Using laboratory mice, the scientists induced a stroke in the animals' forelimbs.

"And the rest of the forelimb-movement area [of their brains] is supposed to kick into gear and take over function," Carmichael said. "And what we found is this tissue that was supposed to kick into gear was instead over-inhibited because it had an accumulation of this inhibitory molecule, GABA."

GABA helps regulate the body's muscle tone, but it also inhibits brain cells from taking on any new functions.

So the researchers gave the mice drugs designed to counter the effect of GABA. The result was a significant gain of function in the forelimbs affected by the stroke.

But the scientists found that timing was critical.

"And what we found is, you can give these chemicals beginning, in the mouse, three days after stroke. But if you give them earlier, you actually make the stroke worse."

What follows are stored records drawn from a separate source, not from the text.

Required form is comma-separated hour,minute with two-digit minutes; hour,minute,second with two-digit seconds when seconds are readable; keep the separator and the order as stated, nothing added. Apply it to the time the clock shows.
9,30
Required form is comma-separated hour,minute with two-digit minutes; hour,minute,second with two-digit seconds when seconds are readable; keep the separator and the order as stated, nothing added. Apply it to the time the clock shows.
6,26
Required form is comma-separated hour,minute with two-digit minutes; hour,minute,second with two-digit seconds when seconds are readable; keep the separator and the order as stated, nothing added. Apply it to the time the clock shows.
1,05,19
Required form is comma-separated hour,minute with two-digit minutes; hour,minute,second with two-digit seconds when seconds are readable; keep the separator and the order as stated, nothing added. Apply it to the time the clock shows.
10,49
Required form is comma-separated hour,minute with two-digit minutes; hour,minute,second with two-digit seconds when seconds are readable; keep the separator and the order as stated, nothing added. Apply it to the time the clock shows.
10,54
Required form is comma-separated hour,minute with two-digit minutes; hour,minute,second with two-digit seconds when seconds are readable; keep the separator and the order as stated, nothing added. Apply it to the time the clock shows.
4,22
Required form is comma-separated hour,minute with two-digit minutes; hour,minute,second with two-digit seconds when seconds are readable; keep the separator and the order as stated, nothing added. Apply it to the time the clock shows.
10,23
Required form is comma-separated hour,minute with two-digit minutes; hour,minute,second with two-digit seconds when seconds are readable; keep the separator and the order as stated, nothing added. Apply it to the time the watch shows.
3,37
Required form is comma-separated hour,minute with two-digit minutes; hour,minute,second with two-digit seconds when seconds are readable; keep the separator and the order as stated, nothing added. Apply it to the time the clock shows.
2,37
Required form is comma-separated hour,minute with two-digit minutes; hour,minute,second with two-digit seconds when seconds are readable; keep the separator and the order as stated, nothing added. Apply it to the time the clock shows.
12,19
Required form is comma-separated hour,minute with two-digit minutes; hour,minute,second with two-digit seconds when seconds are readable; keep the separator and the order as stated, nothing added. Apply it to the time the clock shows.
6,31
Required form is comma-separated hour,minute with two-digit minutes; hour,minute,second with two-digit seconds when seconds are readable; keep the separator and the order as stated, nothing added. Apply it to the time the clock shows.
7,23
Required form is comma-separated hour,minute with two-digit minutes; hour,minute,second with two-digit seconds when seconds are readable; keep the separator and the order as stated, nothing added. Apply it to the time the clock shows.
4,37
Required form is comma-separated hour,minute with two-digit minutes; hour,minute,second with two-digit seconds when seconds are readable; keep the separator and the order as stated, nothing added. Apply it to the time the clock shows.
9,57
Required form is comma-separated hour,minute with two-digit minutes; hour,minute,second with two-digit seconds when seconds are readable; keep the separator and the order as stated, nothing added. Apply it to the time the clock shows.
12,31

They got the best results when the treatment was continued for 30 days.

As Carmichael and his colleagues continue their research, one thing they'll be looking at is whether this kind of treatment would work for strokes affecting any part of the brain.

"We know that this therapy works in strokes that occur in the cortex — one part of the brain — as well as in the basal ganglia, a second part of the brain. And so far it looks like this therapy will work with strokes in many different parts of the brain," Carmichael said.

There's a long way to go before this stroke treatment is used to treat human patients. More animal tests are needed; and then, if all goes well, there will be human trials.

The research by Thomas Carmichael and his colleagues was published online by the journal Nature.